Federal Reserve Chairman Jerome Powell said Friday that the U.S. economic recovery appears to be making progress, but warned that the central bank needs to be careful not to tighten its policy before enough Americans can return to work.

“Today, with substantial slack remaining in the labor market and the pandemic continuing, such a mistake could be particularly harmful,” said Powell in remarks delivered at the central bank’s Jackson Hole Economic Symposium.

Powell’s warning hints at a more cautious approach to pulling back on its policy, as some members of the policy-setting Federal Open Market Committee start to call for slowing its asset purchase program — now.

Still, the Fed chairman emphasized that the spread of the Delta variant presents a “near-term risk” to economic growth, but said he remained optimistic about the economic recovery.

Powell specifically called attention to the labor market, where 6 million people remain out of work compared to pre-pandemic levels. Hiring firms have been scrambling to find workers, with a record 10.1 million job openings recorded in June.

He added that the vaccination campaign, schools reopening, and the expiry of extra unemployment insurance will eventually restore a chunk of those unemployed.

“These favorable conditions for job seekers should help the economy cover the considerable remaining ground to reach maximum employment,” Powell said, pointing to wage gains among some corners of the labor market.

But the Fed chairman acknowledged rising inflation, which he described as a “cause for concern.” Data from the Bureau of Economic Analysis showed prices (measured in the Personal Consumption Expenditures Index) rising by 4.2% on a year-over-year basis, a pace not seen in over 30 years.

Powell said he continues to expect high inflation to be “transitory,” expecting factors like unusually high used car prices to come down soon.

“Policy can and should look through temporary swings in inflation,” Powell said at the conference, which was moved to a virtual format this year due to high COVID-19 case levels in Jackson Hole, Wyoming.

Time to taper?

Powell’s commentary comes as the FOMC debates whether or not to begin slowing the pace of its asset purchases. Since the depths of the pandemic, the Fed has been buying about $120 billion a month in U.S. Treasuries and agency mortgage-backed securities to stimulate demand in the economy.

The test for the Fed to start tapering that so-called quantitative easing program has been “substantial further progress” on its dual mandate goals of maximum employment and price stability.

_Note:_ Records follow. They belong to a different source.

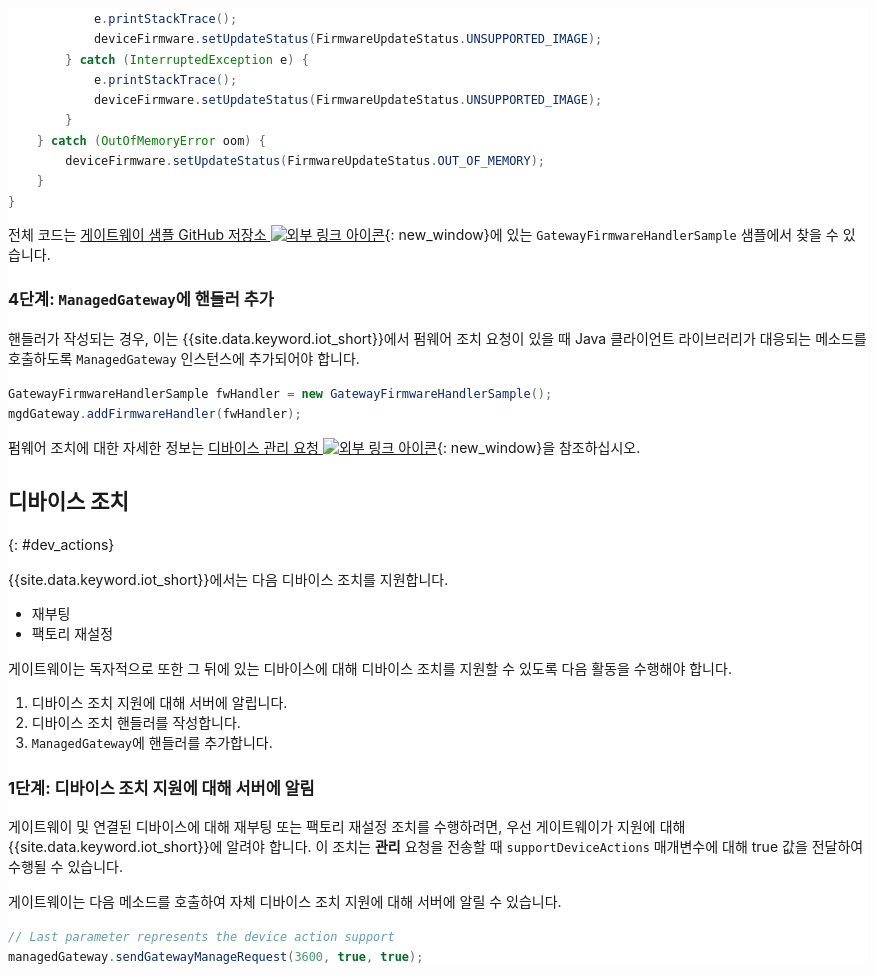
 ```java
			e.printStackTrace();
			deviceFirmware.setUpdateStatus(FirmwareUpdateStatus.UNSUPPORTED_IMAGE);
		} catch (InterruptedException e) {
			e.printStackTrace();
			deviceFirmware.setUpdateStatus(FirmwareUpdateStatus.UNSUPPORTED_IMAGE);
		}
	} catch (OutOfMemoryError oom) {
		deviceFirmware.setUpdateStatus(FirmwareUpdateStatus.OUT_OF_MEMORY);
	}
}
```

전체 코드는 [게이트웨이 샘플 GitHub 저장소 ![외부 링크 아이콘](../../../../icons/launch-glyph.svg "외부 링크 아이콘")](https://github.com/ibm-messaging/iot-gateway-samples/blob/master/java/advanced-gateway-sample/src/main/java/com/ibm/iotf/sample/gateway/GatewayFirmwareHandlerSample.java){: new_window}에 있는 `GatewayFirmwareHandlerSample` 샘플에서 찾을 수 있습니다. 

### 4단계: `ManagedGateway`에 핸들러 추가

핸들러가 작성되는 경우, 이는 {{site.data.keyword.iot_short}}에서 펌웨어 조치 요청이 있을 때 Java 클라이언트 라이브러리가 대응되는 메소드를 호출하도록 `ManagedGateway` 인스턴스에 추가되어야 합니다. 

```java
GatewayFirmwareHandlerSample fwHandler = new GatewayFirmwareHandlerSample();
mgdGateway.addFirmwareHandler(fwHandler);
```

펌웨어 조치에 대한 자세한 정보는 [디바이스 관리 요청 ![외부 링크 아이콘](../../../../icons/launch-glyph.svg "외부 링크 아이콘")](https://docs.internetofthings.ibmcloud.com/devices/device_mgmt/requests.html#/firmware-actions#firmware-actions){: new_window}을 참조하십시오. 

## 디바이스 조치
{: #dev_actions}

{{site.data.keyword.iot_short}}에서는 다음 디바이스 조치를 지원합니다. 

- 재부팅
- 팩토리 재설정

게이트웨이는 독자적으로 또한 그 뒤에 있는 디바이스에 대해 디바이스 조치를 지원할 수 있도록 다음 활동을 수행해야 합니다. 

1. 디바이스 조치 지원에 대해 서버에 알립니다. 
2. 디바이스 조치 핸들러를 작성합니다. 
3. `ManagedGateway`에 핸들러를 추가합니다. 

### 1단계: 디바이스 조치 지원에 대해 서버에 알림

게이트웨이 및 연결된 디바이스에 대해 재부팅 또는 팩토리 재설정 조치를 수행하려면, 우선 게이트웨이가 지원에 대해 {{site.data.keyword.iot_short}}에 알려야 합니다. 이 조치는 **관리** 요청을 전송할 때 `supportDeviceActions` 매개변수에 대해 true 값을 전달하여 수행될 수 있습니다. 

게이트웨이는 다음 메소드를 호출하여 자체 디바이스 조치 지원에 대해 서버에 알릴 수 있습니다. 

```java
// Last parameter represents the device action support
managedGateway.sendGatewayManageRequest(3600, true, true);
```
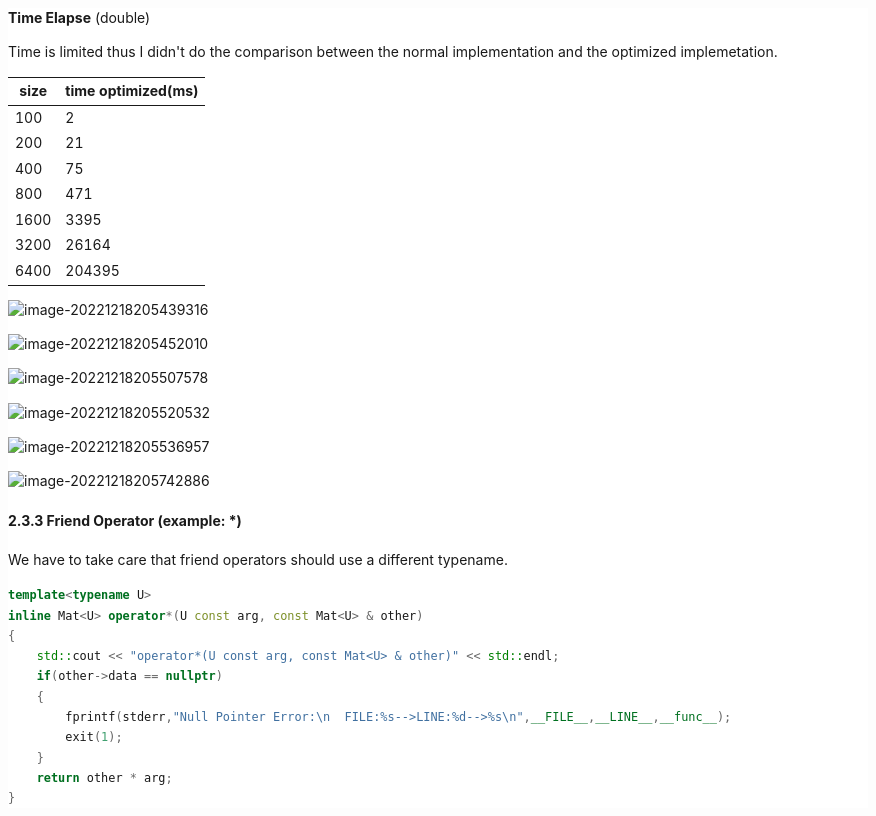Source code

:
 ```c++
```

**Time Elapse** (double)

Time is limited thus I didn't do the comparison between the normal implementation and the optimized implemetation.

| size | time optimized(ms) |
| ---- | ------------------ |
| 100  | 2                  |
| 200  | 21                 |
| 400  | 75                 |
| 800  | 471                |
| 1600 | 3395               |
| 3200 | 26164              |
| 6400 | 204395             |

![image-20221218205439316](/home/yorkitokang/.config/Typora/typora-user-images/image-20221218205439316.png)

![image-20221218205452010](/home/yorkitokang/.config/Typora/typora-user-images/image-20221218205452010.png)

![image-20221218205507578](/home/yorkitokang/.config/Typora/typora-user-images/image-20221218205507578.png)

![image-20221218205520532](/home/yorkitokang/.config/Typora/typora-user-images/image-20221218205520532.png)

![image-20221218205536957](/home/yorkitokang/.config/Typora/typora-user-images/image-20221218205536957.png)

![image-20221218205742886](/home/yorkitokang/.config/Typora/typora-user-images/image-20221218205742886.png)

#### 2.3.3 Friend Operator (example: *)

We have to take care that friend operators should use a different typename.

```c++
template<typename U>
inline Mat<U> operator*(U const arg, const Mat<U> & other)
{
    std::cout << "operator*(U const arg, const Mat<U> & other)" << std::endl;
    if(other->data == nullptr)
    {
        fprintf(stderr,"Null Pointer Error:\n  FILE:%s-->LINE:%d-->%s\n",__FILE__,__LINE__,__func__);
        exit(1);
    }
    return other * arg;
}
```
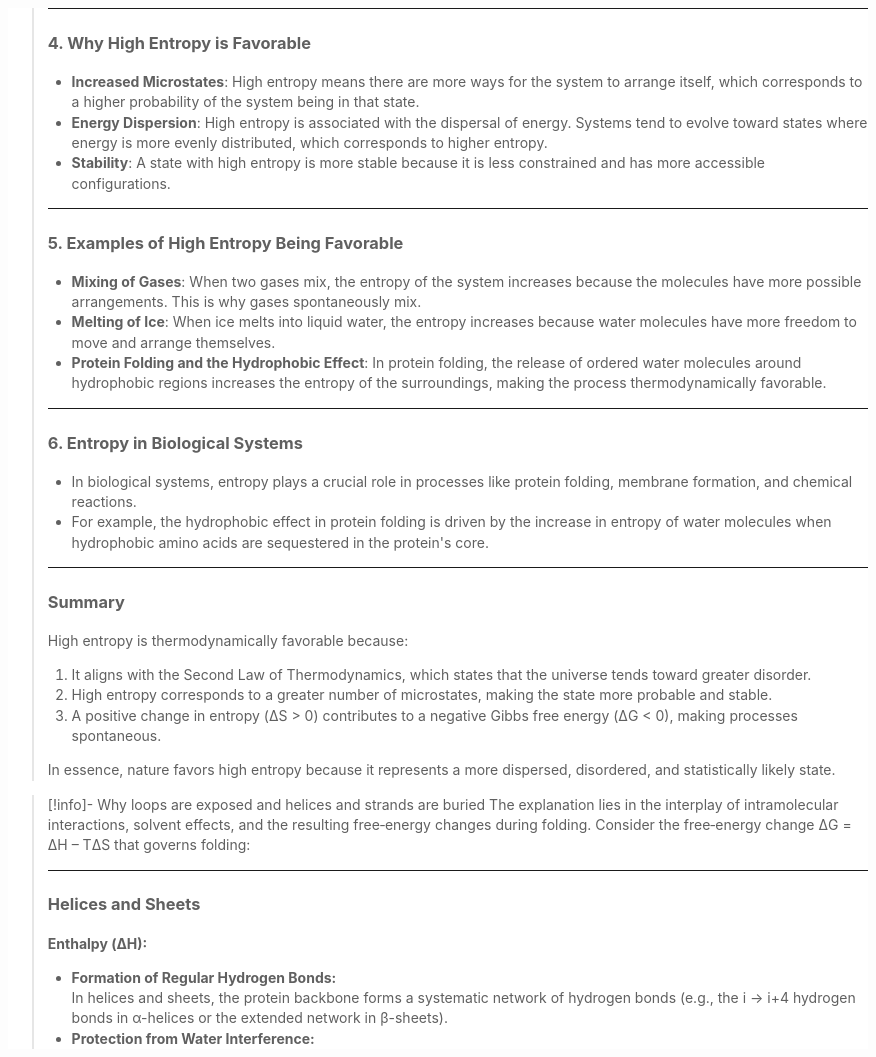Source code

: > ---
> 
> ### 4. Why High Entropy is Favorable
> 
>    - **Increased Microstates**: High entropy means there are more ways for the system to arrange itself, which corresponds to a higher probability of the system being in that state.
>    - **Energy Dispersion**: High entropy is associated with the dispersal of energy. Systems tend to evolve toward states where energy is more evenly distributed, which corresponds to higher entropy.
>    - **Stability**: A state with high entropy is more stable because it is less constrained and has more accessible configurations.
> 
> ---
> 
> ### 5. Examples of High Entropy Being Favorable
> 
>    - **Mixing of Gases**: When two gases mix, the entropy of the system increases because the molecules have more possible arrangements. This is why gases spontaneously mix.
>    - **Melting of Ice**: When ice melts into liquid water, the entropy increases because water molecules have more freedom to move and arrange themselves.
>    - **Protein Folding and the Hydrophobic Effect**: In protein folding, the release of ordered water molecules around hydrophobic regions increases the entropy of the surroundings, making the process thermodynamically favorable.
> 
> ---
> 
> ### 6. Entropy in Biological Systems
> 
>    - In biological systems, entropy plays a crucial role in processes like protein folding, membrane formation, and chemical reactions.
>    - For example, the hydrophobic effect in protein folding is driven by the increase in entropy of water molecules when hydrophobic amino acids are sequestered in the protein's core.
> 
> ---
> 
> ### Summary
> 
> High entropy is thermodynamically favorable because:
> 1. It aligns with the Second Law of Thermodynamics, which states that the universe tends toward greater disorder.
> 2. High entropy corresponds to a greater number of microstates, making the state more probable and stable.
> 3. A positive change in entropy (ΔS > 0) contributes to a negative Gibbs free energy (ΔG < 0), making processes spontaneous.
> 
> In essence, nature favors high entropy because it represents a more dispersed, disordered, and statistically likely state.

> [!info]- Why loops are exposed and helices and strands are buried
> The explanation lies in the interplay of intramolecular interactions, solvent effects, and the resulting free‐energy changes during folding. Consider the free‐energy change ΔG = ΔH – TΔS that governs folding:
> 
> ---
> 
> ### **Helices and Sheets**
> 
> **Enthalpy (ΔH):**
> 
> - **Formation of Regular Hydrogen Bonds:**  
>     In helices and sheets, the protein backbone forms a systematic network of hydrogen bonds (e.g., the i → i+4 hydrogen bonds in α-helices or the extended network in β-sheets).
> - **Protection from Water Interference:**  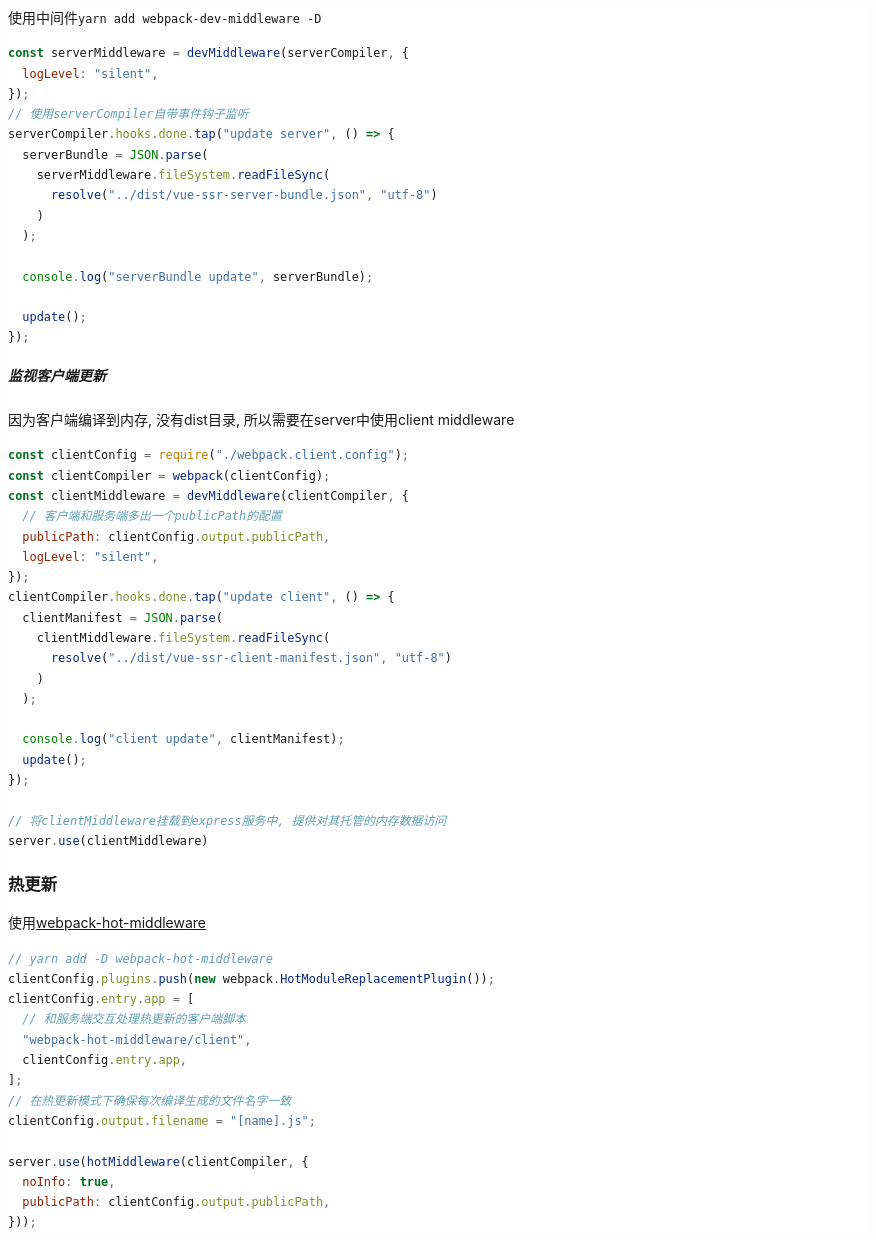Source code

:使用中间件`yarn add webpack-dev-middleware -D`

```js
const serverMiddleware = devMiddleware(serverCompiler, {
  logLevel: "silent",
});
// 使用serverCompiler自带事件钩子监听
serverCompiler.hooks.done.tap("update server", () => {
  serverBundle = JSON.parse(
    serverMiddleware.fileSystem.readFileSync(
      resolve("../dist/vue-ssr-server-bundle.json", "utf-8")
    )
  );
  
  console.log("serverBundle update", serverBundle);

  update();
});
```

##### 监视客户端更新

因为客户端编译到内存, 没有dist目录, 所以需要在server中使用client middleware

```js
const clientConfig = require("./webpack.client.config");
const clientCompiler = webpack(clientConfig);
const clientMiddleware = devMiddleware(clientCompiler, {
  // 客户端和服务端多出一个publicPath的配置
  publicPath: clientConfig.output.publicPath,
  logLevel: "silent",
});
clientCompiler.hooks.done.tap("update client", () => {
  clientManifest = JSON.parse(
    clientMiddleware.fileSystem.readFileSync(
      resolve("../dist/vue-ssr-client-manifest.json", "utf-8")
    )
  );

  console.log("client update", clientManifest);
  update();
});

// 将clientMiddleware挂载到express服务中, 提供对其托管的内存数据访问
server.use(clientMiddleware)
```

### 热更新

使用[webpack-hot-middleware](https://github.com/webpack-contrib/webpack-hot-middleware#installation--usage)

```js
// yarn add -D webpack-hot-middleware
clientConfig.plugins.push(new webpack.HotModuleReplacementPlugin());
clientConfig.entry.app = [
  // 和服务端交互处理热更新的客户端脚本
  "webpack-hot-middleware/client",
  clientConfig.entry.app,
];
// 在热更新模式下确保每次编译生成的文件名字一致
clientConfig.output.filename = "[name].js";

server.use(hotMiddleware(clientCompiler, {
  noInfo: true,
  publicPath: clientConfig.output.publicPath,
}));
```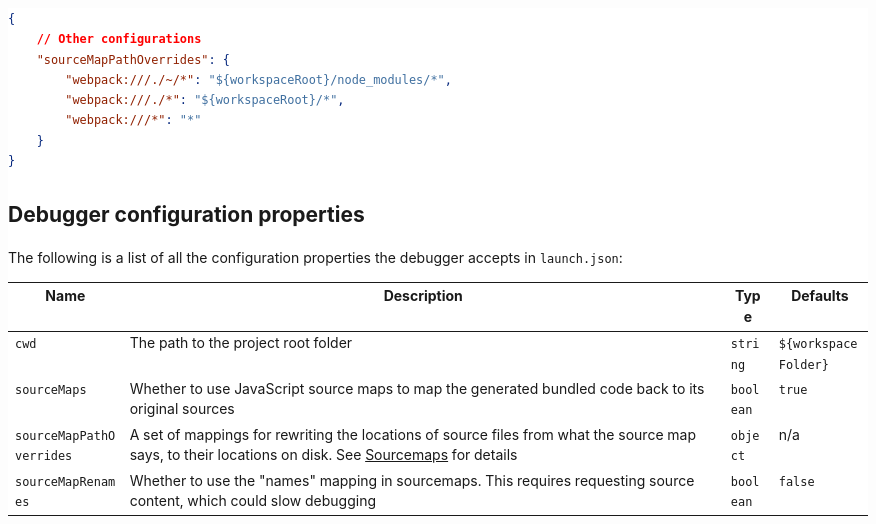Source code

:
 ```json
{
	// Other configurations
	"sourceMapPathOverrides": {
		"webpack:///./~/*": "${workspaceRoot}/node_modules/*",
		"webpack:///./*": "${workspaceRoot}/*",
		"webpack:///*": "*"
	}
}
```

## Debugger configuration properties

The following is a list of all the configuration properties the debugger accepts
in `launch.json`:

| Name                               | Description                                                                                                                                                                                                                                                                                                                                                                                                                                                                                                                                                                                                                                                                                                                                                            | Type       | Defaults                                      |
| ---------------------------------- | ---------------------------------------------------------------------------------------------------------------------------------------------------------------------------------------------------------------------------------------------------------------------------------------------------------------------------------------------------------------------------------------------------------------------------------------------------------------------------------------------------------------------------------------------------------------------------------------------------------------------------------------------------------------------------------------------------------------------------------------------------------------------- | ---------- | --------------------------------------------- |
| `cwd`                              | The path to the project root folder                                                                                                                                                                                                                                                                                                                                                                                                                                                                                                                                                                                                                                                                                                                                    | `string`   | `${workspaceFolder}`                          |
| `sourceMaps`                       | Whether to use JavaScript source maps to map the generated bundled code back to its original sources                                                                                                                                                                                                                                                                                                                                                                                                                                                                                                                                                                                                                                                                   | `boolean`  | `true`                                        |
| `sourceMapPathOverrides`           | A set of mappings for rewriting the locations of source files from what the source map says, to their locations on disk. See [Sourcemaps](#sourcemaps) for details                                                                                                                                                                                                                                                                                                                                                                                                                                                                                                                                                                                                     | `object`   | n/a                                           |
| `sourceMapRenames`                 | Whether to use the "names" mapping in sourcemaps. This requires requesting source content, which could slow debugging                                                                                                                                                                                                                                                                                                                                                                                                                                                                                                                                                                                                                                                  | `boolean`  | `false`                                       |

Powell said high inflation readings hit that mark on its price stability mandate. But on employment, Powell said there has been “clear progress,” but suggested he may want to see more data before declaring the labor market ready to handle a Fed taper.

“If the economy evolved broadly as anticipated, it could be appropriate to start reducing the pace of asset purchases this year,” Powell said, adding that the Delta variant remains a risk.

The Fed will receive another employment report, covering the month of August, next Friday. That will be the last employment print before the central bank’s next policy-setting announcement scheduled for Sept. 22.

On interest rate hikes, the Fed chairman emphasized that the timing of any interest rate hikes are not to be linked to the timing of taper, noting that the Fed still has “much ground to cover” before wanting to raise rates from near-zero.

“We have articulated a different and substantially more stringent test [for liftoff],” Powell said Friday.

Powell said the economy has shown “more progress” since the Fed’s last policy-setting meeting in July, where the Fed held interest rates at near-zero.